- _TASK DESCRIPTION_
Print the line containing "Complementos" and all lines after it, unchanged, through the end of the data. Leave the pictures out.

++++++

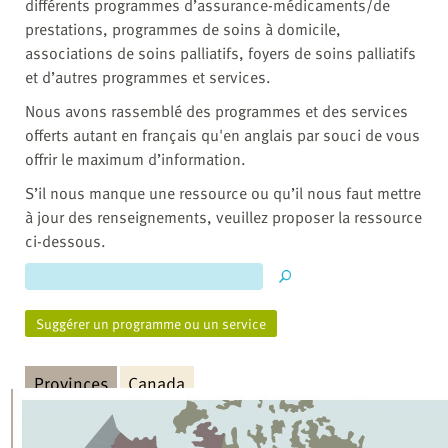
différents programmes d’assurance-médicaments/de
prestations, programmes de soins à domicile,
associations de soins palliatifs, foyers de soins palliatifs
et d’autres programmes et services.
Nous avons rassemblé des programmes et des services
offerts autant en français qu'en anglais par souci de vous
offrir le maximum d’information.
S’il nous manque une ressource ou qu’il nous faut mettre
à jour des renseignements, veuillez proposer la ressource
ci-dessous.
Suggérer un programme ou un service
Provinces
Canada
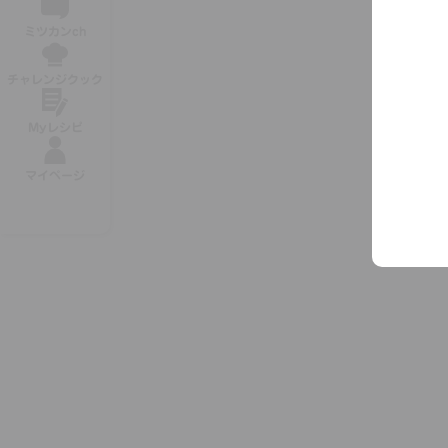
ミツカンch
チャレンジクック
Myレシピ
マイページ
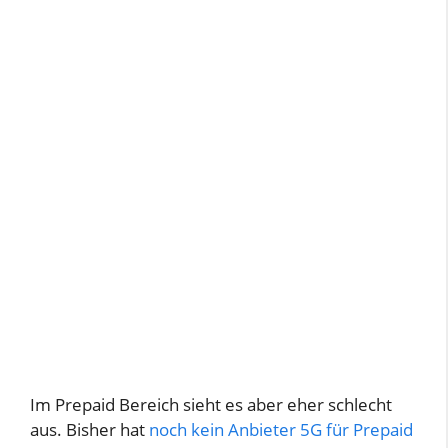
Im Prepaid Bereich sieht es aber eher schlecht
aus. Bisher hat
noch kein Anbieter 5G für Prepaid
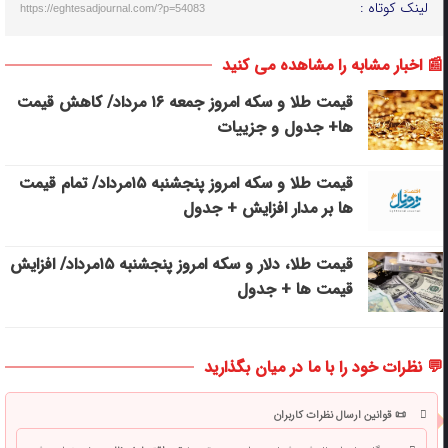
لینک کوتاه :
https://eghtesadjournal.com/?p=54083
📰 اخبار مشابه را مشاهده می کنید
قیمت طلا و سکه امروز جمعه ۱۶ مرداد/ کاهش قیمت
ها+ جدول و جزییات
قیمت طلا و سکه امروز پنجشنبه ۱۵مرداد/ تمام قیمت
ها بر مدار افزایش + جدول
قیمت طلا، دلار و سکه امروز پنجشنبه ۱۵مرداد/ افزایش
قیمت ها + جدول
💬 نظرات خود را با ما در میان بگذارید
📜 قوانین ارسال نظرات کاربران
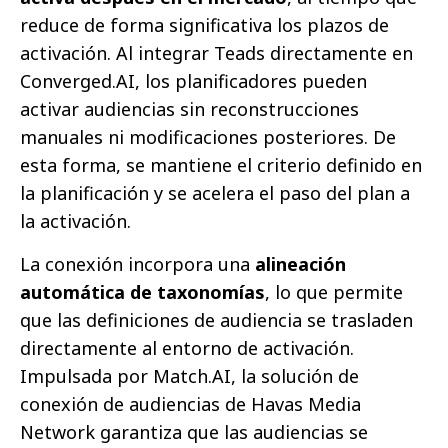
reduce de forma significativa los plazos de
activación. Al integrar Teads directamente en
Converged.AI, los planificadores pueden
activar audiencias sin reconstrucciones
manuales ni modificaciones posteriores. De
esta forma, se mantiene el criterio definido en
la planificación y se acelera el paso del plan a
la activación.
La conexión incorpora una
alineación
automática de taxonomías
, lo que permite
que las definiciones de audiencia se trasladen
directamente al entorno de activación.
Impulsada por Match.AI, la solución de
conexión de audiencias de Havas Media
Network garantiza que las audiencias se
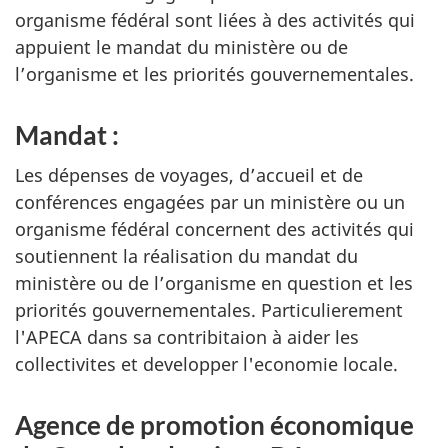
organisme fédéral sont liées à des activités qui
appuient le mandat du ministère ou de
l’organisme et les priorités gouvernementales.
Mandat :
Les dépenses de voyages, d’accueil et de
conférences engagées par un ministère ou un
organisme fédéral concernent des activités qui
soutiennent la réalisation du mandat du
ministère ou de l’organisme en question et les
priorités gouvernementales. Particulierement
l'APECA dans sa contribitaion à aider les
collectivites et developper l'economie locale.
Agence de promotion économique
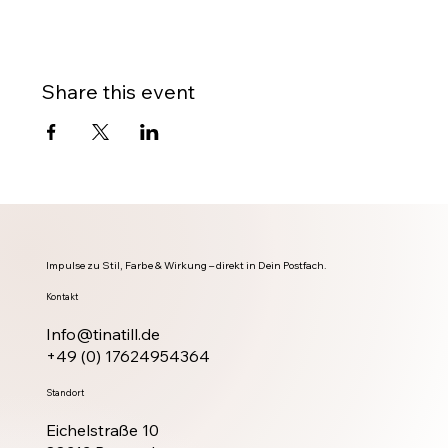
Share this event
Impulse zu Stil, Farbe & Wirkung – direkt in Dein Postfach.
Kontakt
Info@tinatill.de
+49 (0) 17624954364
Standort
Eichelstraße 10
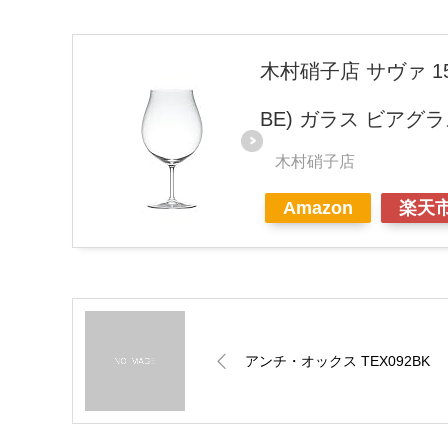
木村硝子店 サヴァ 15o
BE) ガラス ビアグ
木村硝子店
Amazon
楽天
アンチ・オックス TEX092BK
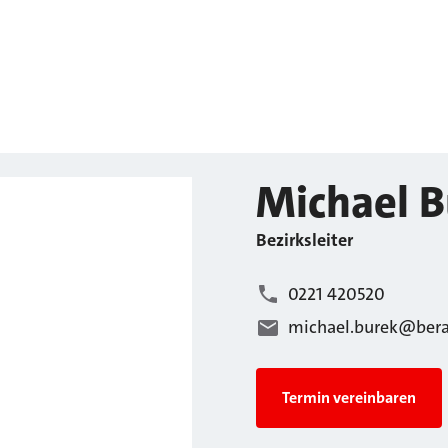
Michael
B
Bezirksleiter
0221 420520
michael.burek@bera
Termin vereinbaren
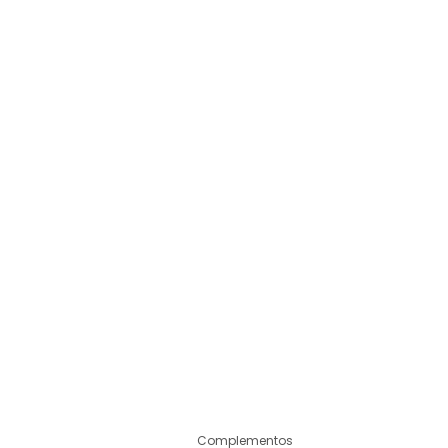
Complementos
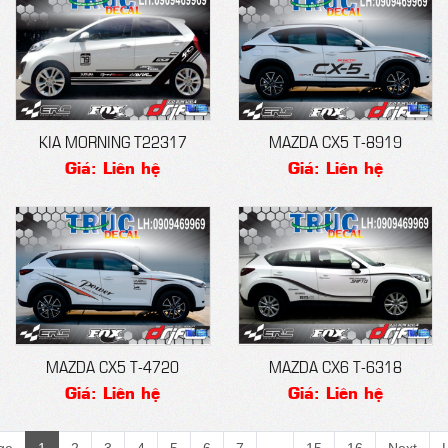
KIA MORNING T22317
MAZDA CX5 T-8919
Giá: Liên hệ
Giá: Liên hệ
MAZDA CX5 T-4720
MAZDA CX6 T-6318
Giá: Liên hệ
Giá: Liên hệ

++++++

- _FINISHED EXERCISE_
Complementos
KIA MORNING T22317
MAZDA CX5 T-8919
Giá: Liên hệ
Giá: Liên hệ
MAZDA CX5 T-4720
MAZDA CX6 T-6318
Giá: Liên hệ
Giá: Liên hệ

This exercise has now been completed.